START Extract to read

The weblog is difficult to categorize.  It is unregulated, it can be written by anyone with an internet connection, and it is published almost instantly.  Blogs may be written about anything.  The range of topics is vast and diverse.  Should blogs even be put into one category?  Or is the unique format of the blog enough to justify placing all blogs together?  When considered as a newly emerging genre of writing, it becomes clear that an essential element of blogging not only sets blogs apart from all other genres, but also ties them all together.  The blog has emerged as a new genre characterized by a sense of community born of the desire of people to connect with others.

 

The media of print magazines, newspapers, and books, though different in style and content, are linked by the simple goal of making money.  Professional writers write to make money.  Publishers only publish material that they believe will sell.  Venders only sell books and periodicals that they believe their customers will want to buy.  With profit regulating what gets written and what gets published, and therefore what gets read, certain topics and opinions become overrepresented in bookshops and newsstands.  Successful publishers choose large groups of people as their target audiences; minorities are left out.  Whiles there are racks of sports magazines available, it is much more difficult (if not impossible) to find a print magazine about origami.  There are origami enthusiasts just as there are sports enthusiasts, but there are considerably more of the latter.  As long as money is the driving goal of publishing, larger groups will always find their interests and opinions better represented in print media.

END Extract to read
START Supplied entries

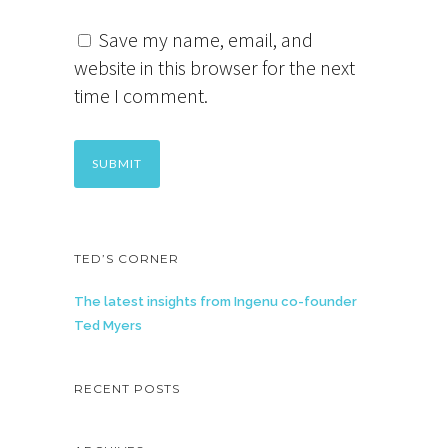
Save my name, email, and
website in this browser for the next
time I comment.
TED’S CORNER
The latest insights from Ingenu co-founder
Ted Myers
RECENT POSTS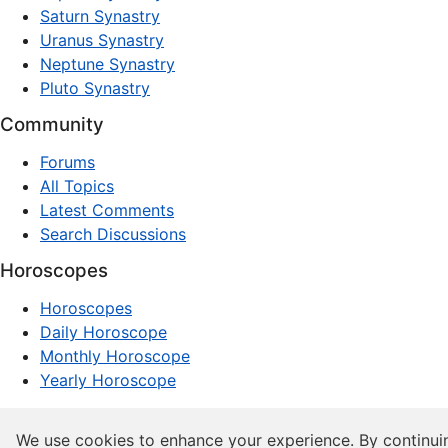
Saturn Synastry
Uranus Synastry
Neptune Synastry
Pluto Synastry
Community
Forums
All Topics
Latest Comments
Search Discussions
Horoscopes
Horoscopes
Daily Horoscope
Monthly Horoscope
Yearly Horoscope
© 1997–2026 dxpnet.com · Astrology Forums, Compatibility
We use cookies to enhance your experience. By continui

END Supplied entries

Exercise instructions
Resume the essay on blogs as a new genre of writing, starting after its last sentence about print media, with the next paragraph.

Final answer
This goal is removed, however, through self-publishing on the internet, where bloggers have the freedom to write about anything they please, and readers can likely find a blog about any interest.  People need to know that they are not alone, that there are other people like them.  If we did not feel this need, we would not go to the trouble of forming clubs and societies based around one shared interest or experience.  This search for people of similar interests becomes much easier with internet search engines such as Google, allowing people to find blogs on almost any topic imaginable.  Most blog writers are self-published and do not make any money from their blogging.  They can write about whatever they want, because they have nothing to lose.  Through writing about something important to them and getting readers, blog writers find validation for their beliefs and interests; they have proof that they are not the only people who hold those beliefs or have a those interests.  Readers in turn find validation when they find a blog that fits their own beliefs and interests.  A single Google search for “origami blog” returns 517,000 hits, such as http://www.origamitessellations.com .  There are blogs about hats (http://blog.villagehatshop.com) and blogs about orchid breeding (http://orchidelirium.blogspot.com).  And there are many blogs that represent minority groups such as homosexuals (http://gay_blog.blogspot.com) and atheists (http://friendlyatheist.com), giving people who may hold beliefs that are considered unpopular in our society a chance to connect with and feel accepted by other people who believe the same thing.  The purpose of the blog is therefore to connect with other people, and communities have grown up around blogs as a result.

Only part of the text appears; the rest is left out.